Comme le souligne spirituellement la presse américaine, la chute du « roi David » ( il portait déjà ce surnom avant même de succomber à sa Bethsabée) n’a certainement pas fait que des affligés à la Maison Blanche. Avec sa démission de la CIA, le plus illustre successeur d’Allen Dulles (connu pour sa vie sexuelle dissipée) tourne définitivement la page de l’ère Bush. On imagine la satisfaction d’Obama et la jubilation de ses partisans.

Et pourtant, David Petraeus , surnommé « le professeur de guerre » par Vanity Fair, avait l’étoffe d’un Patton ou d’un Eisenhower. Ce qu’il a réussi en Irak, personne ne le croyait possible. Et son manuel sur la Contre-Insurrection (sa lecture est un régal) demeurera un des grands classiques de la stratégie militaire.

Par ailleurs, David Petreaus, très populaire aux États-Unis, ne cachait ni son ambition présidentielle, ni ses affinités avec les Républicains.

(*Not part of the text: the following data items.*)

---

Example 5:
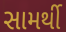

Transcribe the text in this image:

સામર્થી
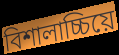
বিশালাচ্চিয়ে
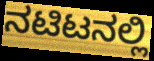
ನಟಿಟನಲ್ಲಿ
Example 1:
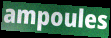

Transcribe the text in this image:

ampoules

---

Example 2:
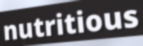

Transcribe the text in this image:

nutritious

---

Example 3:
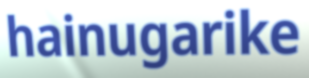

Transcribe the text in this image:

hainugarike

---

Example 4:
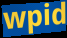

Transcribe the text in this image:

wpid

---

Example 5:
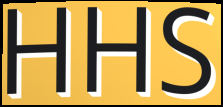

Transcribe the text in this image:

HHS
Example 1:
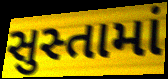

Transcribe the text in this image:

સુસ્તામાં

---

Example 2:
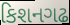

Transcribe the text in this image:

કિશનગઢ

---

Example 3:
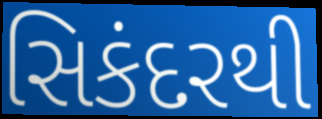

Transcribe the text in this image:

સિકંદરથી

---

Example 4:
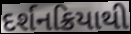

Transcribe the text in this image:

Sa fin est d’autant plus pitoyable : « J’ai fait preuve d’un manque de jugement et d’un comportement inacceptable à la fois comme époux et comme patron de la CIA « . Exit le roi David.

Une question taraude cependant les Américains …. tout au moins les plus réservés à l’égard d’Obama : le général Petreaus ne serait-il pas tombé dans un piège tendu par le Président avec l’aide du FBI – tout comme Herman Cain, le sympathique candidat républicain, avant lui ? Mêmes méthodes, mêmes résultats. La plus petite entorse à ce qu’on appellera par dérision « la morale sexuelle » est immédiatement portée sur la place publique, gobée par les gogos et sanctionnée.

On évoque souvent l’Amérique des années cinquante (celle de Dulles précisément) comme une Amérique ultra-puritaine. Que dire alors de celle d’Obama ? Une décontraction affichée se révèle souvent plus impitoyable qu’un respect apparent des principes.